Arts and Crafts
Collage, beading, woodworking; projects with fun materials like gooey clay, puffy paints. Find ideas in arts-and-crafts books.
Where: Table at home or party space (some have instructors); check "Party Planning" in Yellow Pages.
How much: $50 to $100 for supplies alone; $150 to $400 total at party place.
Pros: Low-key activity. Party-goers get to take home something they've made.
Cons: Mess. Provide big T-shirts or plastic smocks and expect a cleanup. For kids who get antsy or who finish early, have an extra project or coloring books ready.
2 to 3: Use easy-to-handle materials: big chalk for driveway art, finger paints.
4 to 5: Go for instant gratification: cereal-loop necklaces, decorated visors.
6 to 8: Try more involved step-by-step projects, like painting birdhouses.
9 to 12: Cool stuff is a must: tie-dyed T-shirts, beaded key rings.
Bowling, skating, swimming, karate; games like basketball and soccer. Have referee, coach, or lifeguard on hand.
Where: Public courts, local YMCA or school, clubs, and rinks.
How much: School or town field: free, plus $50 fee for coach or ref; $120 to $350 to rent gym with basketball hoops.
Pros: Kids burn energy, have fun; it's often a chance to try something new.
Cons: Slight risk of injury. As a rule, sports facilities and schools carry insurance, but ask beforehand. Sports-shy kids can feel left out, so focus on teamwork, such as triples tennis and relay races.
2 to 3: Too many rules, too complicated.
4 to 5: Keep activity free-form and silly, like tumbling or sack races.
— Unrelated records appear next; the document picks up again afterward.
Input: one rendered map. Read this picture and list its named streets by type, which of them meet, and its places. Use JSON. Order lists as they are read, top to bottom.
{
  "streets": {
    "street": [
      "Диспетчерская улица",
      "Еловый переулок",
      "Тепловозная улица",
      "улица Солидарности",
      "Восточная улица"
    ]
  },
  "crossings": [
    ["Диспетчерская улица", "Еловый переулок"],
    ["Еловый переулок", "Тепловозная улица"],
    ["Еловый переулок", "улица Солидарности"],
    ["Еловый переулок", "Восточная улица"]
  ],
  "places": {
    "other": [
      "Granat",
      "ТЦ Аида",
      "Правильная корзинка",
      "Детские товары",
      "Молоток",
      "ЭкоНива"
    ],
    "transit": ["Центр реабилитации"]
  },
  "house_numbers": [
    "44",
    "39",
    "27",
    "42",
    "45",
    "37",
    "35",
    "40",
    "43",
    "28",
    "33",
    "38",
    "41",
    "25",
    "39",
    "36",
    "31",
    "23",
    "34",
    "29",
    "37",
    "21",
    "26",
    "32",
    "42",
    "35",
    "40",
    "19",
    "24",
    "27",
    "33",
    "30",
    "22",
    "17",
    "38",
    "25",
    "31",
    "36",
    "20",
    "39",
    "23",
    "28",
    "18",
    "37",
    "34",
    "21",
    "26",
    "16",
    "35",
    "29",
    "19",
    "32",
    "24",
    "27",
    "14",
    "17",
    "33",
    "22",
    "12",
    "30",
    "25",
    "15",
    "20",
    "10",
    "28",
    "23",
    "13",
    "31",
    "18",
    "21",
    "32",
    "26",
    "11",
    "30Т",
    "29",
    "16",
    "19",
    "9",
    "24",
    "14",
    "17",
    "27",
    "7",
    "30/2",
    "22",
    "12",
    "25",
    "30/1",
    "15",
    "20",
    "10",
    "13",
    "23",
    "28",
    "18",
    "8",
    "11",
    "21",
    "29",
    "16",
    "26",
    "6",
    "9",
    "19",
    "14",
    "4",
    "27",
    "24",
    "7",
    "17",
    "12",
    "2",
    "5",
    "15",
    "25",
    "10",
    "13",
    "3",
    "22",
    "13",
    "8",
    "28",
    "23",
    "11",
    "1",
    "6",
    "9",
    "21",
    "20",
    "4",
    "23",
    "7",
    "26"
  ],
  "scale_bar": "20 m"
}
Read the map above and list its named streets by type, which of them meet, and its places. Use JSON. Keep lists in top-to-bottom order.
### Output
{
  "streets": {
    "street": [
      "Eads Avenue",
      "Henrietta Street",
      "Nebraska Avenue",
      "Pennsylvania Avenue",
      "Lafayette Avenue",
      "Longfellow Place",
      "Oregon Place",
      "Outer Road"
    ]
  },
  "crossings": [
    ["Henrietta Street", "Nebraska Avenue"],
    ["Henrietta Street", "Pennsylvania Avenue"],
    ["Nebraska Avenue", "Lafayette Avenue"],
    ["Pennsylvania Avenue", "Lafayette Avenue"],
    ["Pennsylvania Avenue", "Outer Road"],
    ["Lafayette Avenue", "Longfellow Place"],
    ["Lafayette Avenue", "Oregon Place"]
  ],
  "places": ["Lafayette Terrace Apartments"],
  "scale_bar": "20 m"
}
6 to 8: Kids are more adept and can maneuver around a soccer field or ice rink; emphasize spirit, not scores.
9 to 12: Rules are easier to follow; try team sports, like basketball and soccer.
Zoo, aquarium, circus, puppet show, or, for older kids, a minor-league baseball game. Offbeat tours: farm, firehouse, candy factory (call your Chamber of Commerce).
Where: You may need to book a few months ahead; ask about a guide and a room to serve cake.
How much: Free (firehouse); $15 to $100 to get 10 tots into the zoo.
Pros: For the birthday boy or girl with a passion for, say, sharks, a field trip is a thrill. Other kids may not have same interests as your child, so try to keep groups small.
Cons: Children can wander off; bring a few extra pairs of eyes. Transportation can be tricky, since parents have to drop off and pick up at the location.
2 to 3: Limited appeal, except for a puppet show or a storytelling event.
4 to 5: It's more manageable to stick with a nearby attraction and a small group.
6 to 8: The perfect age to soak up new information and ask questions; allow time to play and stretch muscles.
9 to 12: Ideal for performances: musical theater, modern dance, bluegrass band.
Clowns, magicians, costumed characters. Also animal trainers, fortune-tellers, scientists. Or try local talent: a ballerina or an ace skateboarder with tricks.
Where: Home, party space, community room.
How much: $35 for a teenage magician; up to $300 for a top-notch clown. Averages $175 to $200.
Pros: Occupies the kids for at least for 45 to 60 minutes, the average performance time. Good for groups of 25 and up, when other amusements can be unwieldy.
Cons: Performers can get lost and show up late or not at all. Be prepared to step in with some kind of activity.
2 to 3: Musical performers are perfect; costumed characters may be too scary.
4 to 5: Cartoon characters and small animals to pet are popular.
6 to 8: Book a magician who teaches tricks, a scientist with a laser light show.
9 to 12: Try fortune-tellers and detectives who need kids' crime-solving help.
Eateries with tours or make-your-own action are a treat.
Where: Besides pizza or burger joints, ethnic restaurants, especially loud ones, can be good. See if there's a private room; Japanese restaurants often have tatami rooms, where kids can sit on the floor and use chopsticks. Prearrange menu; ask about cake.
How much: $10 to $15 per child.
Pros: No cooking or cleaning up. Restaurants know how to handle a crowd and please customers, even little ones.
Cons: Limited running-around room. If food is too esoteric, finicky eaters can feel left out (and hungry), so order the most universally likable foods, like quesadillas or Indian poori bread.
2 to 3: Limited appeal; can work if spot is kid-oriented and spacious.
4 to 5: Staying seated is hard; best with distractions, like jukeboxes.
6 to 8: Make-your-own-meal places will be a hit; kids can follow recipes, handle ingredients, and enjoy the novelty.
9 to 12: Go for action -- a slice-and-dice Japanese steak house -- or a hip setting.